The enormous horizons the normalization deals opened for Israel went a long way to silencing calls for annexation, with the Trump administration pledging its support to eventual sovereignty.
Right-wing politicians and settler leaders urged de facto annexation and in particular pressed for the advancement of building projects and the authorization of West Bank outposts.
Then the other shoe dropped, with Trump losing the election to Joe Biden, who had been Obama’s vice president and a known opponent of settlement activity.
WILL BIDEN’S entry into the White House bury the possibility of annexation?
Elhayani said that COVID-19 has taught him not to make any predictions.
“If you had told me that in 2020 everyone would be walking around in masks, I would not have believed it,” he said.
Nor was this year necessarily a loss, he added. For him the annexation equation changed the moment the Trump plan was unveiled. Elhayani said when he looks back at 2020, this, for him, will be the year that “we saved it [Israel] from a Palestinian state.”
Looking back, Neeman said, it is possible that the Right could have worked through the Republicans to pressure Trump, “but there was a danger to that as well.”
He added, “It could have helped, but it could have caused him to “overturn tables. Trump is not the kind of person that one pressures.”
Revivi said he doesn’t see how sovereignty, which he refers to as the application of Israeli law, could be applied now, even though Biden is not expected to put forward a peace plan.
When speaking with Democrats or those in the incoming Biden administration, Revivi said, he is urging them to stick with the Trump plan.
“I am definitely asking them not to take off the table what Trump has put on the table, just because it was introduced by Trump, but to try and examine it.”

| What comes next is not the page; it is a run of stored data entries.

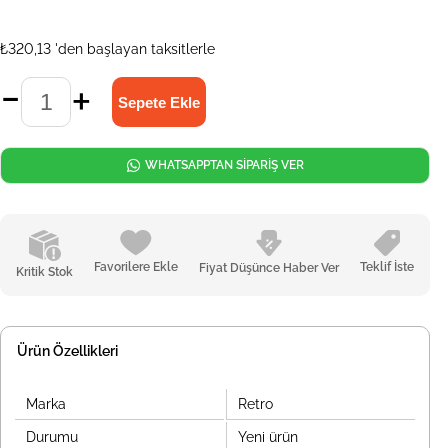
₺320,13
'den başlayan taksitlerle
WHATSAPPTAN SİPARİŞ VER
Favorilere Ekle
Teklif İste
Fiyat Düşünce Haber Ver
Kritik Stok
Ürün Özellikleri
Marka
Retro
Durumu
Yeni ürün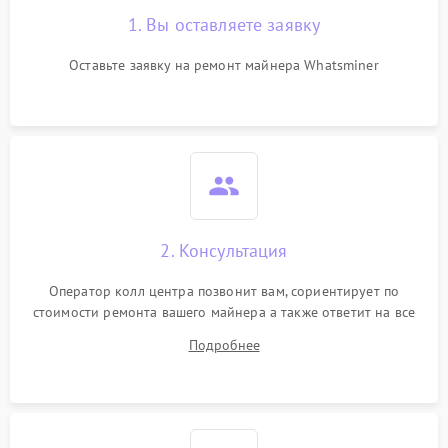
1. Вы оставляете заявку
Оставьте заявку на ремонт майнера Whatsminer
2. Консультация
Оператор колл центра позвонит вам, сориентирует по
стоимости ремонта вашего майнера а также ответит на все
ваши вопросы.
Подробнее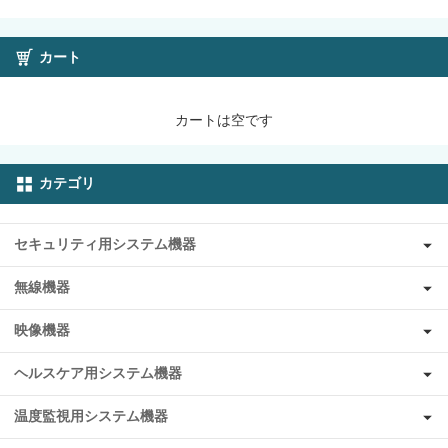
カート
カートは空です
カテゴリ
セキュリティ用システム機器
無線機器
映像機器
ヘルスケア用システム機器
温度監視用システム機器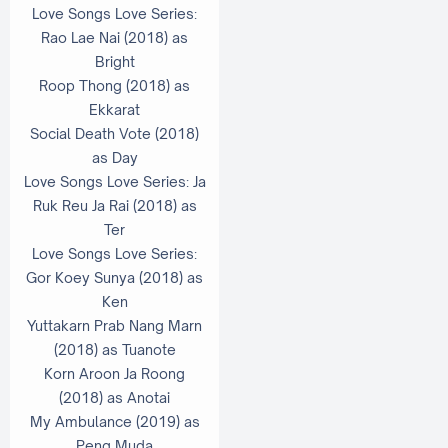
Love Songs Love Series:
Rao Lae Nai (2018) as
Bright
Roop Thong (2018) as
Ekkarat
Social Death Vote (2018)
as Day
Love Songs Love Series: Ja
Ruk Reu Ja Rai (2018) as
Ter
Love Songs Love Series:
Gor Koey Sunya (2018) as
Ken
Yuttakarn Prab Nang Marn
(2018) as Tuanote
Korn Aroon Ja Roong
(2018) as Anotai
My Ambulance (2019) as
Peng Muda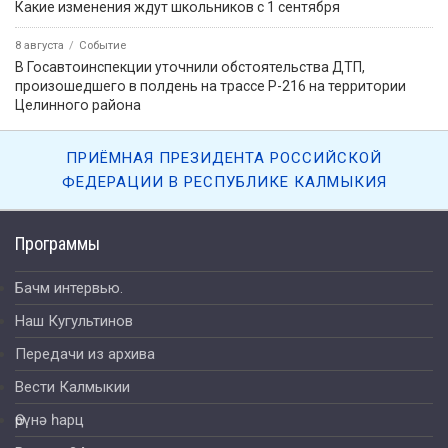
Какие изменения ждут школьников с 1 сентября
8 августа
Событие
В Госавтоинспекции уточнили обстоятельства ДТП,
произошедшего в полдень на трассе Р-216 на территории
Целинного района
ПРИЁМНАЯ ПРЕЗИДЕНТА РОССИЙСКОЙ
ФЕДЕРАЦИИ В РЕСПУБЛИКЕ КАЛМЫКИЯ
Программы
Бачм интервью.
Наш Кугультинов
Передачи из архива
Вести Калмыкии
Өрүнә һарц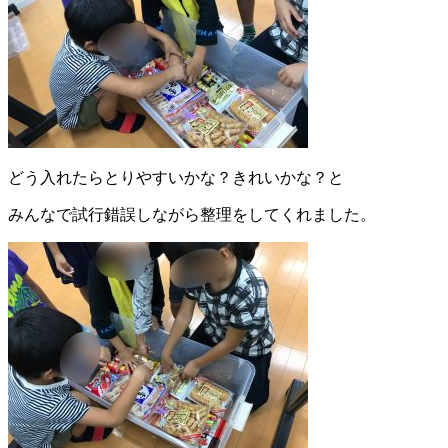
どう入れたらとりやすいかな？きれいかな？と
みんなで試行錯誤しながら整理をしてくれました。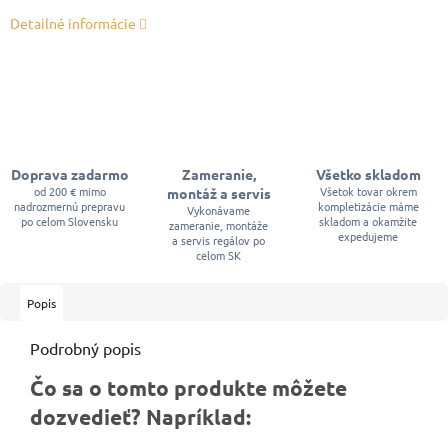
Detailné informácie
Doprava zadarmo
Zameranie,
Všetko skladom
od 200 € mimo
Všetok tovar okrem
montáž a servis
nadrozmernú prepravu
kompletizácie máme
Vykonávame
po celom Slovensku
skladom a okamžite
zameranie, montáže
expedujeme
a servis regálov po
celom SK
Popis
Podrobný popis
Čo sa o tomto produkte môžete
dozvedieť? Napríklad: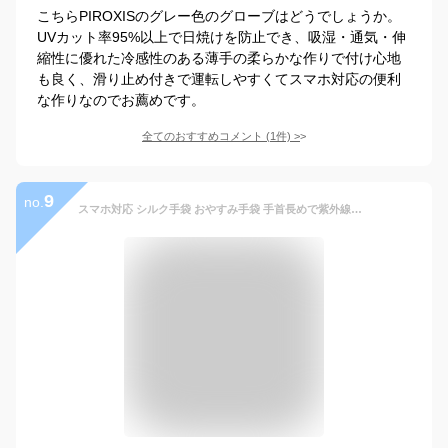
こちらPIROXISのグレー色のグローブはどうでしょうか。
UVカット率95%以上で日焼けを防止でき、吸湿・通気・伸
縮性に優れた冷感性のある薄手の柔らかな作りで付け心地
も良く、滑り止め付きで運転しやすくてスマホ対応の便利
な作りなのでお薦めです。
全てのおすすめコメント
(
1
件)
>
9
no.
スマホ対応 シルク手袋 おやすみ手袋 手首長めで紫外線対策 UVカット レディース メンズ 手荒れ 就寝用 ロング 日焼け止め 乾燥 紫外線 手袋 夏 手袋 涼感 ナイト手袋【FM-1〜6】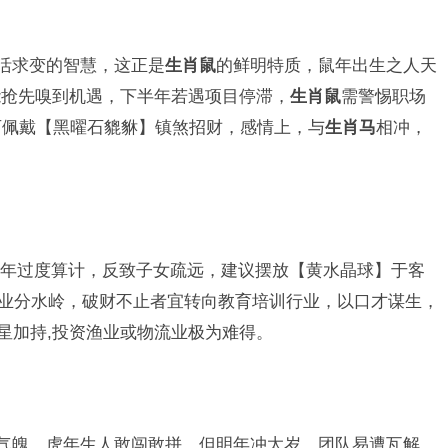
灵活求变的智慧，这正是
生肖鼠
的鲜明特质，鼠年出生之人天
能抢先嗅到机遇，下半年若遇项目停滞，
生肖鼠
需警惕职场
可佩戴【黑曜石貔貅】镇煞招财，感情上，与
生肖马
相冲，
年过度算计，反致子女疏远，建议摆放【黄水晶球】于客
为事业分水岭，破财不止者宜转向教育培训行业，以口才谋生，
”星加持,投资渔业或物流业极为难得。
气魄，虎年生人敢闯敢拼，但明年冲太岁，团队易遭瓦解，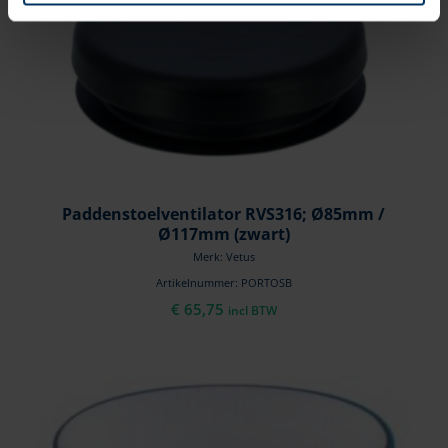
Paddenstoelventilator RVS316; Ø85mm /
Ø117mm (zwart)
Merk: Vetus
Artikelnummer: PORTOSB
€
65,75
incl BTW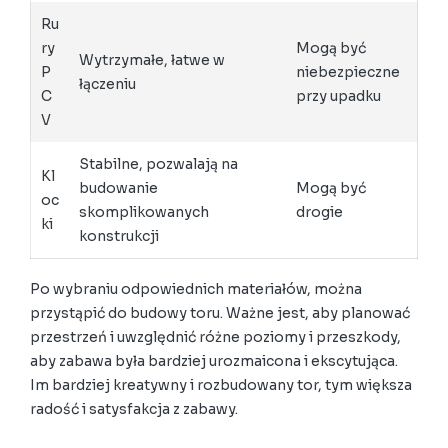
Ru
ry
Mogą być
Wytrzymałe, łatwe w
P
niebezpieczne
łączeniu
C
przy upadku
V
Stabilne, pozwalają na
Kl
budowanie
Mogą być
oc
skomplikowanych
drogie
ki
konstrukcji
Po wybraniu odpowiednich materiałów, można
przystąpić do budowy toru. Ważne jest, aby planować
przestrzeń i uwzględnić różne poziomy i przeszkody,
aby zabawa była bardziej urozmaicona i ekscytująca.
Im bardziej kreatywny i rozbudowany tor, tym większa
radość i satysfakcja z zabawy.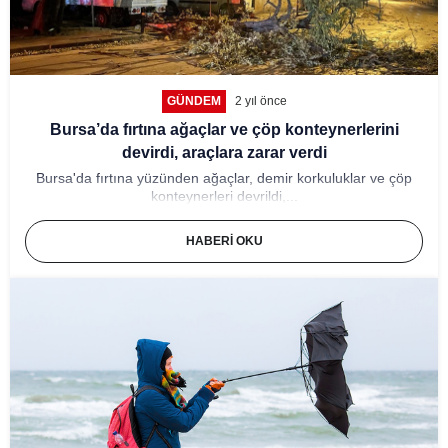
GÜNDEM
2 yıl önce
Bursa’da fırtına ağaçlar ve çöp konteynerlerini
devirdi, araçlara zarar verdi
Bursa'da fırtına yüzünden ağaçlar, demir korkuluklar ve çöp
konteynerleri devrildi,...
HABERI OKU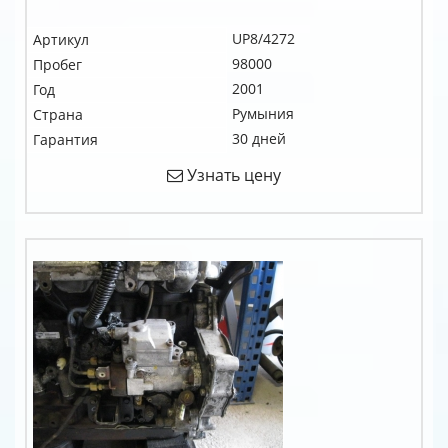
UP8/4272
Артикул
98000
Пробег
2001
Год
Румыния
Страна
30 дней
Гарантия
Узнать цену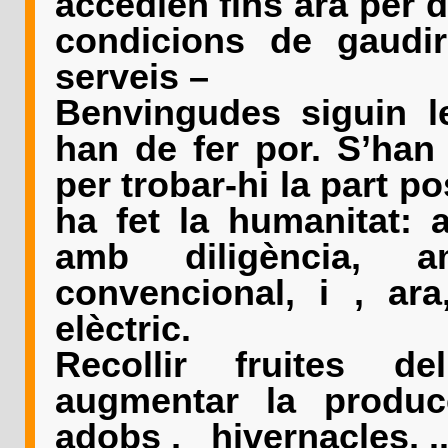
accedien fins ara per 
condicions de gaudi
serveis –
Benvingudes siguin l
han de fer por. S’han 
per trobar-hi la part p
ha fet la humanitat: 
amb diligència,
convencional, i , ar
elèctric.
Recollir fruites d
augmentar la produ
adobs , hivernacles, ...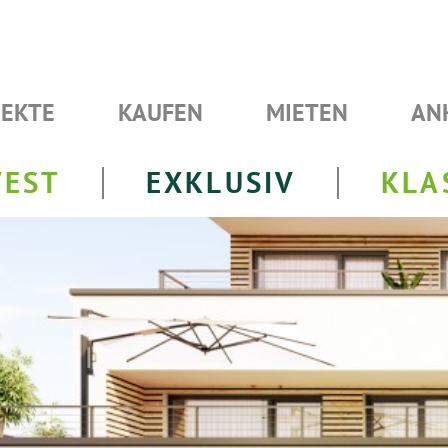
JEKTE
KAUFEN
MIETEN
AN
VEST
EXKLUSIV
KLA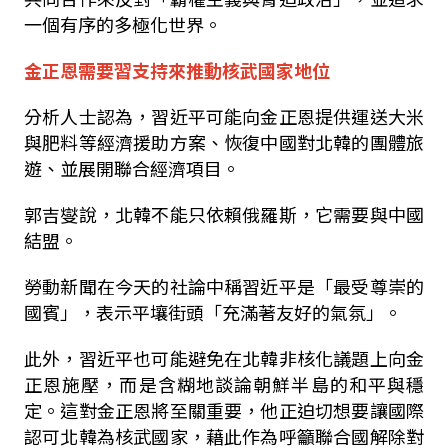
一個有序的多極化世界。
金正恩需要習支持來推動核武國家地位
分析人士認為，習近平可能向金正恩提供運送大米
與肥料等經濟援助方案、恢復中國對北韓的團體旅
遊、並展開聯合經濟項目。
郭吉燮說，北韓不能只依賴俄羅斯，它需要與中國
結盟。
勞動新聞在今天的社論中稱習近平是「最受尊崇的
國賓」，表示平壤街頭「充滿著友好的氣氛」。
此外，習近平也可能避免在北韓非核化議題上向金
正恩施壓，而是含糊地談論朝鮮半島的和平與穩
定。這對金正恩將至關重要，他正迫切想要讓國際
認可北韓為核武國家，藉此作為呼籲聯合國解除對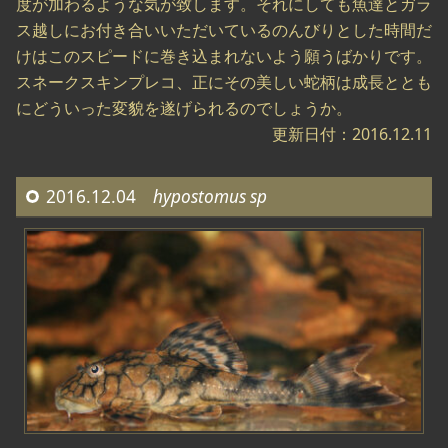
度が加わるような気が致します。それにしても魚達とガラ
ス越しにお付き合いいただいているのんびりとした時間だ
けはこのスピードに巻き込まれないよう願うばかりです。
スネークスキンプレコ、正にその美しい蛇柄は成長ととも
にどういった変貌を遂げられるのでしょうか。
更新日付：2016.12.11
2016.12.04
hypostomus sp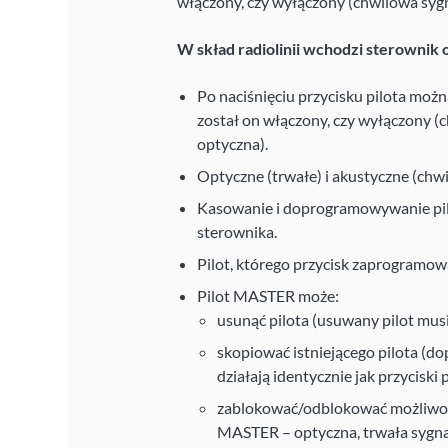
włączony, czy wyłączony (chwilowa sygna
W skład radiolinii wchodzi sterownik
Po naciśnięciu przycisku pilota można
został on włączony, czy wyłączony (c
optyczna).
Optyczne (trwałe) i akustyczne (chwi
Kasowanie i doprogramowywanie pil
sterownika.
Pilot, którego przycisk zaprogramo
Pilot MASTER może:
usunąć pilota (usuwany pilot musi
skopiować istniejącego pilota (d
działają identycznie jak przyciski
zablokować/odblokować możliwość
MASTER – optyczna, trwała sygn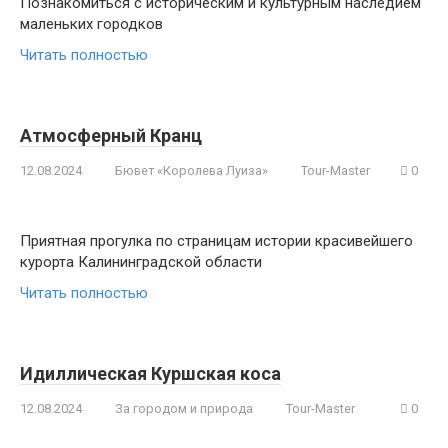
Познакомиться с историческим и культурным наследием
маленьких городков
Читать полностью
Атмосферный Кранц
12.08.2024
Бювет «Королева Луиза»
Tour-Master
0
Приятная прогулка по страницам истории красивейшего
курорта Калининградской области
Читать полностью
Идиллическая Куршская коса
12.08.2024
За городом и природа
Tour-Master
0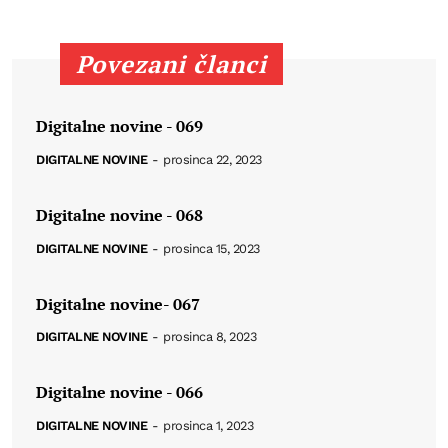
Povezani članci
Digitalne novine - 069
DIGITALNE NOVINE
-
prosinca 22, 2023
Digitalne novine - 068
DIGITALNE NOVINE
-
prosinca 15, 2023
Digitalne novine- 067
DIGITALNE NOVINE
-
prosinca 8, 2023
Digitalne novine - 066
DIGITALNE NOVINE
-
prosinca 1, 2023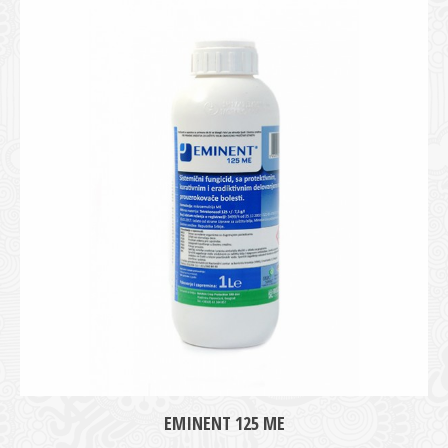
medie
EMINENT 125 ME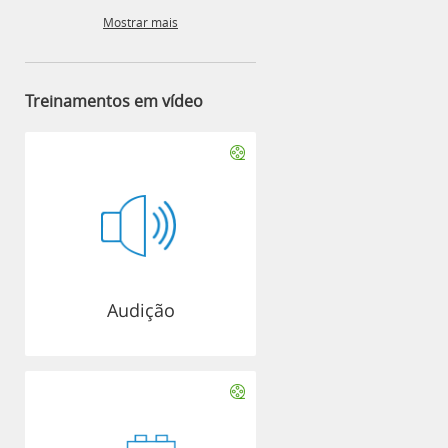
Mostrar mais
Treinamentos em vídeo
Audição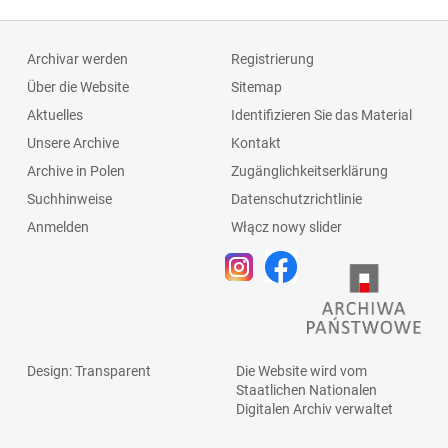
Archivar werden
Registrierung
Über die Website
Sitemap
Aktuelles
Identifizieren Sie das Material
Unsere Archive
Kontakt
Archive in Polen
Zugänglichkeitserklärung
Suchhinweise
Datenschutzrichtlinie
Anmelden
Włącz nowy slider
Design
: Transparent
Die Website wird vom
Staatlichen
Nationalen
Digitalen Archiv
verwaltet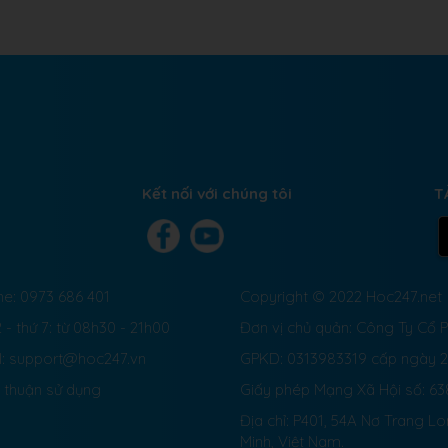
Kết nối với chúng tôi
T
ne: 0973 686 401
Copyright © 2022 Hoc247.net
 - thứ 7: từ 08h30 - 21h00
Đơn vị chủ quản: Công Ty Cổ
l: support@hoc247.vn
GPKD: 0313983319 cấp ngày 
 thuận sử dụng
Giấy phép Mạng Xã Hội số:
63
Địa chỉ: P401, 54A Nơ Trang L
Minh, Việt Nam.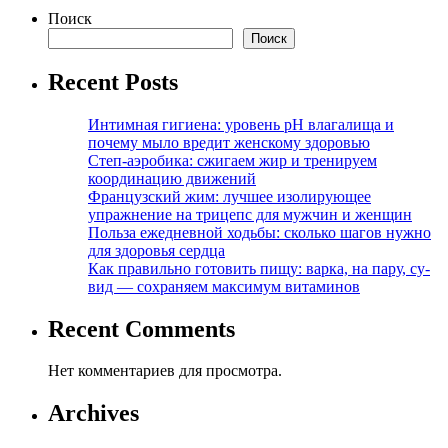
Поиск
Поиск
Recent Posts
Интимная гигиена: уровень pH влагалища и
почему мыло вредит женскому здоровью
Степ-аэробика: сжигаем жир и тренируем
координацию движений
Французский жим: лучшее изолирующее
упражнение на трицепс для мужчин и женщин
Польза ежедневной ходьбы: сколько шагов нужно
для здоровья сердца
Как правильно готовить пищу: варка, на пару, су-
вид — сохраняем максимум витаминов
Recent Comments
Нет комментариев для просмотра.
Archives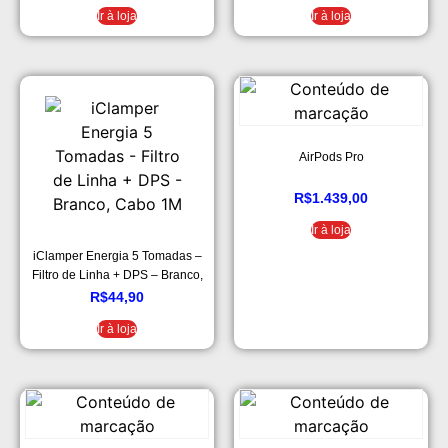
Ir à loja
Ir à loja
AirPods Pro
R$
1.439,00
Ir à loja
iClamper Energia 5 Tomadas –
Filtro de Linha + DPS – Branco,
Cabo 1M
R$
44,90
Ir à loja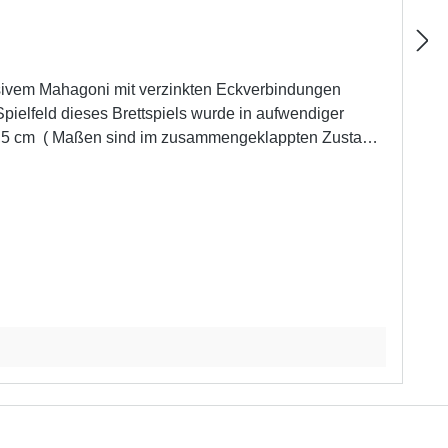
ssivem Mahagoni mit verzinkten Eckverbindungen
pielfeld dieses Brettspiels wurde in aufwendiger
eutschland hergestellt. Dafür wurden handwerklich
rtikelnummer: 400360007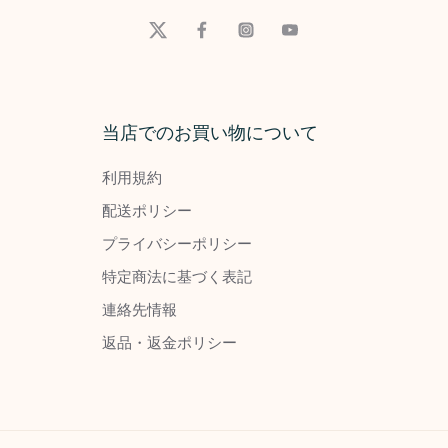
当店でのお買い物について
利用規約
配送ポリシー
プライバシーポリシー
特定商法に基づく表記
連絡先情報
返品・返金ポリシー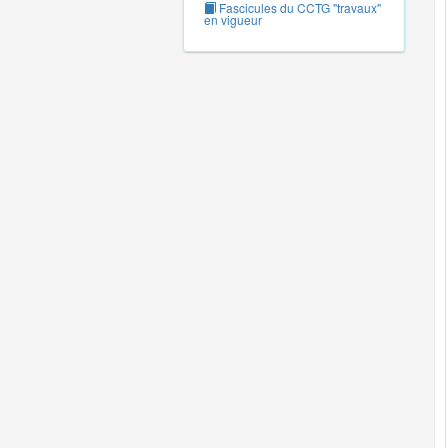
Fascicules du CCTG "travaux"
en vigueur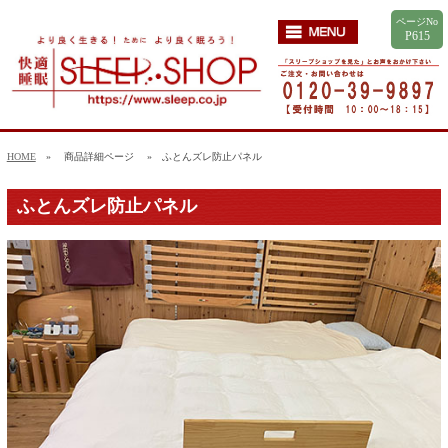
ページNo
P615
HOME
» 商品詳細ページ
» ふとんズレ防止パネル
ふとんズレ防止パネル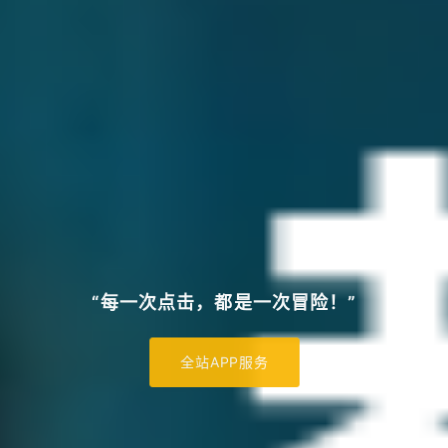
“每一次点击，都是一次冒险！”
全站APP服务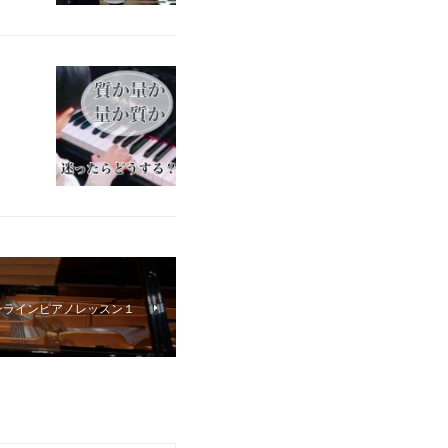
 オンラインピアノレッスン１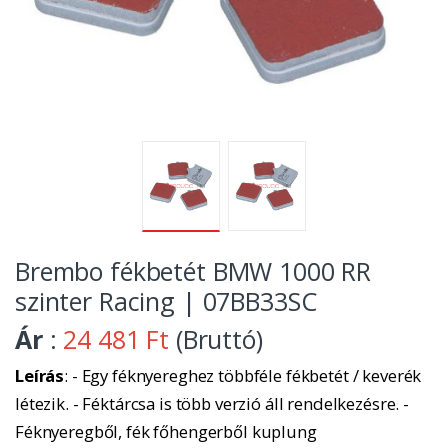
Brembo fékbetét BMW 1000 RR
szinter Racing | 07BB33SC
Ár
:
24 481 Ft
(Bruttó)
Leírás
: - Egy féknyereghez többféle fékbetét / keverék
létezik. - Féktárcsa is több verzió áll rendelkezésre. -
Féknyeregből, fék főhengerből kuplung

But the next phase of the story, according to the settler leaders, now passes back to Israel, given that the country is now in its fourth election in two years. The electoral discord means that sovereignty may have to wait until government stability is established.
“We are heading toward elections in less than three months,” and the attempt to form a government will take another few months, so that it could easily be half a year before anything could move forward, Revivi explained.
There is also a possibility that attempts to form a government would fail and that even a fifth election could be in the offing, he added.
Sovereignty should always have been an internal Israeli decision with no consideration given to Washington's opinion, Elhayani said, adding that it has not been taken off the right wing’s agenda.
Neeman speculated: If COVID-19 is brought under control; if a right-wing government is formed that has staying power, and the normalization deals are reversible, then there is no reason the issue of sovereignty would not move forward even with Biden in the White House.
“I don’t think it’s the end of the story. We saw, Trump wanted to [apply sovereignty] but didn’t succeed. It could be that Biden doesn’t want to [apply sovereignty] but in the end we will succeed with it,” Neeman said.